The Hang Seng Index plummets again, this time shedding its most, percentage-wise, since 1997. The loss brings the market to its lowest level in four years. Edmond Tang

Hong Kong shares plunged 12.7 percent yesterday in their biggest single-day percentage drop since 1997.

Heavyweight HSBC led the way with a double-digit loss as fears of a global recession hammered Asian financial markets.

The benchmark Hang Seng Index (HSI) closed down 1,602.54 points to 11,015.84, its lowest level since mid-2004. The index is down 60 percent on the year.

At one point in the day, the market shed 15 percent before slightly rebounding. The drop was the biggest since 1987.

Europe's largest lender, HSBC, lost 14.77 percent to HK$75 - its lowest level in seven years, wiping $20 billion off its market value. The stock had just plunged 12.5 percent on Friday after Morgan Stanley slashed its target price to HK$75 on growing signs of trouble in emerging markets.

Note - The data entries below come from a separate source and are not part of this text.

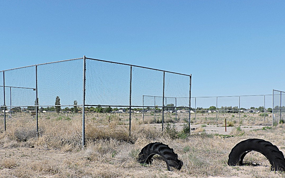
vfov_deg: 33.5
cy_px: 101
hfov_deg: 51.3
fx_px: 295
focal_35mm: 38
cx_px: 118
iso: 100
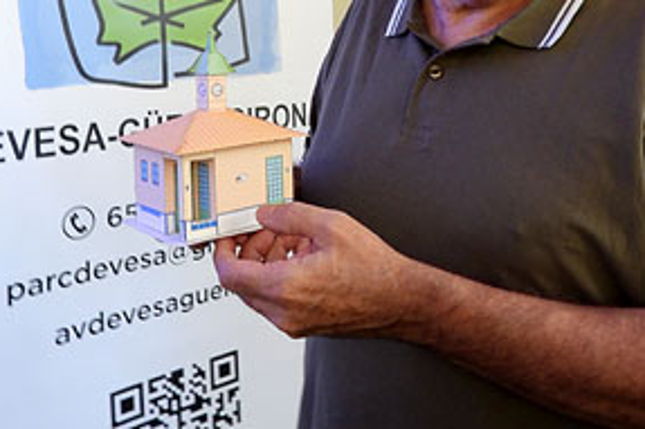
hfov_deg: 48.4
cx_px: 360
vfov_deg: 31.8
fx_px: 716
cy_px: 46
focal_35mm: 40
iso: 400
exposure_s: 1/10
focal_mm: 4.3
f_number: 2.8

"There is panic selling in the market," said Kenny Tang, associate director at Tung Tai Securities. "Investors are still bracing for the bottom."

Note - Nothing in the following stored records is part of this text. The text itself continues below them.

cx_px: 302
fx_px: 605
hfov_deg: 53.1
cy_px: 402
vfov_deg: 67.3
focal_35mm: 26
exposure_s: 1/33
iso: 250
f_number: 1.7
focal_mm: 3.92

The losses came as Japan's Nikkei average fell 6.4 percent to its lowest point in 26 years as the surging yen will further weaken the nation's exports, hurting the economy. Banks tumbled on concerns that they will need to lift their capital.

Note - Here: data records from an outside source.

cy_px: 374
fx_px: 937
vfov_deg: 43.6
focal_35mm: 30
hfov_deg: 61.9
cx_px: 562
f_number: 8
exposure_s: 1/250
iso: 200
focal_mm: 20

"Banks are chronically under-capitalized, which means the credit-rationing process is still very much likely," said Tim Rocks, an equity strategist with Macquarie Securities, Hong Kong.

Expectations that the US Federal Reserve will further trim its key interest rates this week to more than four-year lows failed to calm investors.

ICBC, the world's largest bank by market value, slid 11.11 percent after it reported on Friday a slower pace of growth in third-quarter earnings and posted bigger-than-expected impairment losses on subprime mortgage-linked assets.

The China Enterprise Index of top locally listed mainland companies tumbled 14 percent to 4,990.08, following a drop in the mainland markets.

Energy stocks were among the day's biggest losers on worries that slowing growth on the mainland may cut demand for fuel.

Asia's largest oil and gas producer, PetroChina, fell 15 percent, while the region's biggest refiner, Sinopec Corp, gave up 16.44 percent.

Offshore oil specialist CNOOC slid 13 percent, while top coal miner China Shenhua Energy dropped 23.55 percent.

Mainland property developer Guangzhou R&F Properties tumbled 22.34 percent. The stock earlier tested a life low of HK$2.30 after a slew of support measures from the government to prop up the ailing sector failed to revive investor confidence. The company had shed more than a fourth of its market value by midday to stand at HK$3.52.

Bourse operator Hong Kong Exchanges & Clearing shrank 13.89 percent as dwindling turnover weighed on the company's earnings outlook.

"Nobody can tell for sure where the support levels are, or where the bottom is," said Castor Pang, a strategist with Sun Hung Kai Financial.

"The current bear market trends point to continuous declines in the market as fund managers unload their positions in the face of increased redemptions."

Aluminum Corp of China fell 12.5 percent after the world's No 3 alumina producer said on Sunday that its quarterly earnings plunged 92 percent, lagging forecasts, while its outlook was clouded by high costs and sliding aluminum prices.